Le mélange engendre des séparations infinies parce que le propre du néant est d'échapper à des catégorisations finies. Le processus temporel qui tend à créer un continuum linéaire selon les sens humains indique que nous ne percevons de la réalité que ce qui est ordonné par rapport à ce que nous nommons sensible. Le reste du réel, cette partie néanthéiste vaste et vague, se reporte en temps, soit en complément fractionné et multiple du sensible. Le temps est l'expression d'une limite, qui fait que nous sommes coincés dans une perspective qui nous interdit de comprendre que nous sommes des parties imbriquées dans d'autres parties - morcèlement à l'infini.
Ce que nous appelons instants est divisible à l'infini et ne vaut que par rapport à des conventions. Au fond, le temps est identique à l'espace et doit être approché en termes de morcèlements. Derrière le temps, c'est la question de l'infini qui surgit. Le déroulement du temps est l'inscription de l'infini dans le fini. Le temps est le complément infini du fini.
La limite infinie du fini est le temps - comme rappel et réduplication de l'infini. L'infini n'est pas le prolongement inexplicable de l'Être, mais l'
envers du sensible. Si nous ne parvenons pas à comprendre le temps, c'est à cause de cette configuration d'enversion. L'infini néanthéiste désigne l'indéfini réfléchissement des ordonnations entre l'ordre pur et le néant pur, qui tous deux sont des abstractions et des approximations commodes. La texture du réel n'est pas de l'ordre de la finitude d'un corps délimité.
Elle est dans la réciprocité du rapport d'envers.

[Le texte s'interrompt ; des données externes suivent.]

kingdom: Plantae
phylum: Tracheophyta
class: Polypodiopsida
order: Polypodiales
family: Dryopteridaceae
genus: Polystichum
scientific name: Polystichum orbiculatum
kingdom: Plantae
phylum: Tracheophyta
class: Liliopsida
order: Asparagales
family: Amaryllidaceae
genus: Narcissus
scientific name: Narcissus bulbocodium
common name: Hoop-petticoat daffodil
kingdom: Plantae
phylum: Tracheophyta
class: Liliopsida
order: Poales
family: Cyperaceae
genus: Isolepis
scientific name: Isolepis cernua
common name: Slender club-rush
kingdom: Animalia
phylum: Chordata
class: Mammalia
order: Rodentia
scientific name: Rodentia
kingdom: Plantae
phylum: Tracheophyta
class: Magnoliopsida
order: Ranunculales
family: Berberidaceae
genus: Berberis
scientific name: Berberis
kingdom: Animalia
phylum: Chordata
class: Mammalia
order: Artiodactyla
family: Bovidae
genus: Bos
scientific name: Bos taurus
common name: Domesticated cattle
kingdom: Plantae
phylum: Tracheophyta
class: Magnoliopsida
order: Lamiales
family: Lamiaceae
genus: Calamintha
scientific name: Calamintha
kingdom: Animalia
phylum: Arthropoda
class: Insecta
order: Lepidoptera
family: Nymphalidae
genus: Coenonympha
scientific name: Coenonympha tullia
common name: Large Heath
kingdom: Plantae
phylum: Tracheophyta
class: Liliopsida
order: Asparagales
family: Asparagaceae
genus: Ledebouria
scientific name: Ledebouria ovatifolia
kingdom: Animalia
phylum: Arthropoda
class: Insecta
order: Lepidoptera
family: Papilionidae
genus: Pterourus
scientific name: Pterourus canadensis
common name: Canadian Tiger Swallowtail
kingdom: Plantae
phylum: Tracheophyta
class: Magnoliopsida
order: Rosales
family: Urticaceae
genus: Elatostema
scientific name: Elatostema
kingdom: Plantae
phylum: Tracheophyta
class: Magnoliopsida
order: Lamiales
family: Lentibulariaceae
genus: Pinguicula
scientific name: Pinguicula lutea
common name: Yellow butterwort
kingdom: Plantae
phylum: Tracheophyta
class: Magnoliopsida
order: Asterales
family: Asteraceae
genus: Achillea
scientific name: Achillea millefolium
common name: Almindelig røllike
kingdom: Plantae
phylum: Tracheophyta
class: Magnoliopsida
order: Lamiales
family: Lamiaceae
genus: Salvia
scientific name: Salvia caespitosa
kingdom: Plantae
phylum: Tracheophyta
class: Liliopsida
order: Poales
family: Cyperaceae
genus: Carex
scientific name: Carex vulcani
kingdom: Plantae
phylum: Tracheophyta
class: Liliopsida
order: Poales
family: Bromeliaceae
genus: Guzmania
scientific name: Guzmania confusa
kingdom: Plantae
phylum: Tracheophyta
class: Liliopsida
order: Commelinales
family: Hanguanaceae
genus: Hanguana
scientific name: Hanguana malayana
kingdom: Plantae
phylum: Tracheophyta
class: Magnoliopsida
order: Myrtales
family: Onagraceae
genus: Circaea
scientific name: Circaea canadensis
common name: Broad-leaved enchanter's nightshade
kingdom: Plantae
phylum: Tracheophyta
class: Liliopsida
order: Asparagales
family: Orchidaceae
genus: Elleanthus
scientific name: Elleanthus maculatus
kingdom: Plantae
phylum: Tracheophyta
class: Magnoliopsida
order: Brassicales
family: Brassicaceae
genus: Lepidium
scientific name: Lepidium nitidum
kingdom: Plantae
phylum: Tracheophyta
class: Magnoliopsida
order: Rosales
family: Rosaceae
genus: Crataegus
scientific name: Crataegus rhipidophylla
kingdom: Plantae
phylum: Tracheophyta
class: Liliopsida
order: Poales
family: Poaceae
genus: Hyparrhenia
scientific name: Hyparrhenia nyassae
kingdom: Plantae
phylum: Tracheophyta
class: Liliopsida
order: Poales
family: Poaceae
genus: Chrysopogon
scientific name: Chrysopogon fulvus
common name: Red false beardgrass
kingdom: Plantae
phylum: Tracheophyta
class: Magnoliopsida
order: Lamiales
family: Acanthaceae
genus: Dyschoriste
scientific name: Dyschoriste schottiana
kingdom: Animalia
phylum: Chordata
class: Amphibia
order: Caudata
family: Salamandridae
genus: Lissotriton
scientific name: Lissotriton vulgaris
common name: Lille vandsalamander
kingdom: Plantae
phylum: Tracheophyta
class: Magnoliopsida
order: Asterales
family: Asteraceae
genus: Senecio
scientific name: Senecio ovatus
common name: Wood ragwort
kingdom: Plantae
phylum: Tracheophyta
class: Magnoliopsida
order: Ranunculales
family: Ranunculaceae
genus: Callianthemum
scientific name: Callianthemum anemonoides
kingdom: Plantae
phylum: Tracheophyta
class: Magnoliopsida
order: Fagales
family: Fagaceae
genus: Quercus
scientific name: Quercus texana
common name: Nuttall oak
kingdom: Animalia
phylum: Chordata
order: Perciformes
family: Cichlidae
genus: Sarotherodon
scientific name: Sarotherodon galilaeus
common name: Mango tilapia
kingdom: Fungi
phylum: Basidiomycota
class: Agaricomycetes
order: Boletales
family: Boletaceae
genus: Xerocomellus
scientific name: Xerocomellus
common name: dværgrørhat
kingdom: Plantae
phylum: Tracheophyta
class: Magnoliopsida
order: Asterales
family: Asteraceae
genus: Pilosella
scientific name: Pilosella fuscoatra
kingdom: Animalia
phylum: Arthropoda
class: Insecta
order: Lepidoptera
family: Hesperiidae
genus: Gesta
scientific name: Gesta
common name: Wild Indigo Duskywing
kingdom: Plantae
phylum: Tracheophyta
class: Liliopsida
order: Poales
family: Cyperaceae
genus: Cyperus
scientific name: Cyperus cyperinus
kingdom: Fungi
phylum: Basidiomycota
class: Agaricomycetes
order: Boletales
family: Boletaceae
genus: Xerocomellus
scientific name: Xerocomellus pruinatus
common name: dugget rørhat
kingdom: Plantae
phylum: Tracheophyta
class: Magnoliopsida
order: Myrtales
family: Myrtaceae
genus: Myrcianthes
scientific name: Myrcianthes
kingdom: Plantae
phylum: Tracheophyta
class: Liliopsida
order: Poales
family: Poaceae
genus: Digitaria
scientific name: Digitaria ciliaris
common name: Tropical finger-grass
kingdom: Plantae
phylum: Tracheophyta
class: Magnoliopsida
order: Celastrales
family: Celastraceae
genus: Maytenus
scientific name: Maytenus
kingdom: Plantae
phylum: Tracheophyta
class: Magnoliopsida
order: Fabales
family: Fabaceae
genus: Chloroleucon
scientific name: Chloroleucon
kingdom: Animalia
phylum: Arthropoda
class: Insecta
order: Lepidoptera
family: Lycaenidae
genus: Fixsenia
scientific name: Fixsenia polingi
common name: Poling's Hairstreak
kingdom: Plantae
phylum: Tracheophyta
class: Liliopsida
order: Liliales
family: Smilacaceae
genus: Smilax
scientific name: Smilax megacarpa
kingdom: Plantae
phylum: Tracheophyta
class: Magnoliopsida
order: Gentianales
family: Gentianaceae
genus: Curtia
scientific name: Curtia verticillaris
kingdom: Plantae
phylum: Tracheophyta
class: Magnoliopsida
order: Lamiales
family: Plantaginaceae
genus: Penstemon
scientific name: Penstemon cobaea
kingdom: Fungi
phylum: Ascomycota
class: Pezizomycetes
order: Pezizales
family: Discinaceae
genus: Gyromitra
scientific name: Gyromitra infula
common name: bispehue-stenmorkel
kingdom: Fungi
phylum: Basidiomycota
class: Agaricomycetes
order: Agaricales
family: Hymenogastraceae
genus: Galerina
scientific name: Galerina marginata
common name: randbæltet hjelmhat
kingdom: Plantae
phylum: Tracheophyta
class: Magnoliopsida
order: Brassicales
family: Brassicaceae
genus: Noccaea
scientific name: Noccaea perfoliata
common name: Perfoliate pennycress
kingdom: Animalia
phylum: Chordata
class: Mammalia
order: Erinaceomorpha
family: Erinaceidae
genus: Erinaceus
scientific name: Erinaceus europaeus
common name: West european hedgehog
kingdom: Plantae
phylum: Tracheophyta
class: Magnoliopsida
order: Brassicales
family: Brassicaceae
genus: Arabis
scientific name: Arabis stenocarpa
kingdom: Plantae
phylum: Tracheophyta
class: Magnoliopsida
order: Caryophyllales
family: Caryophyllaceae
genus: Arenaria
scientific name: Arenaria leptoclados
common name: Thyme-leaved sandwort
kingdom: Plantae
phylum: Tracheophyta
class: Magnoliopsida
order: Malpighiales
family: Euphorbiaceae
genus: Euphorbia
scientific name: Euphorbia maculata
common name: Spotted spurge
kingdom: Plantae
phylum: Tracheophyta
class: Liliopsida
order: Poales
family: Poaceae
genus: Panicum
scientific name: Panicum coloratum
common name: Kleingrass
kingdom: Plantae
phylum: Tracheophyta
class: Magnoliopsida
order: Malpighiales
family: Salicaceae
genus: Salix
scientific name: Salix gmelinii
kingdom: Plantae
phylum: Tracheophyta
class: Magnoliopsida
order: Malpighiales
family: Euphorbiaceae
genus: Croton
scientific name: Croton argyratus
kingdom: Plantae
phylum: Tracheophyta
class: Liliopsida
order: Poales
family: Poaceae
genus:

Le temps ne signifie pas la limite de l'Être, mais ce mécanisme de réfléchissement et le fait que pour donner sens au phénomène temporel, il faudrait sortir de la dimension sensible et maîtriser l'ensemble des jeux de miroirs qui morcèlent le réel en une myriade de dimensions. Le temps est une barrière qui nous signale l'existence de ces dimensions sans que nous puissions par nos sens rivés au champ sensible y accéder.
Nous sommes trop attachés à notre dimension pour effectuer une opération que seule la mort nous oblige à effectuer. De ce point de vue, le morcèlement indique que nous sommes à la fois l'ensemble des morcèlements et le morcèlement dans lequel nous sommes circonscrits. Le lien entre le sensible et les autres morcèlements est souligné par le temps comme limite. Nos expériences les plus intimes sont aussi les plus évocatrices de cette barrière qui indique la présence du néant : le temps, l'espace, la mort.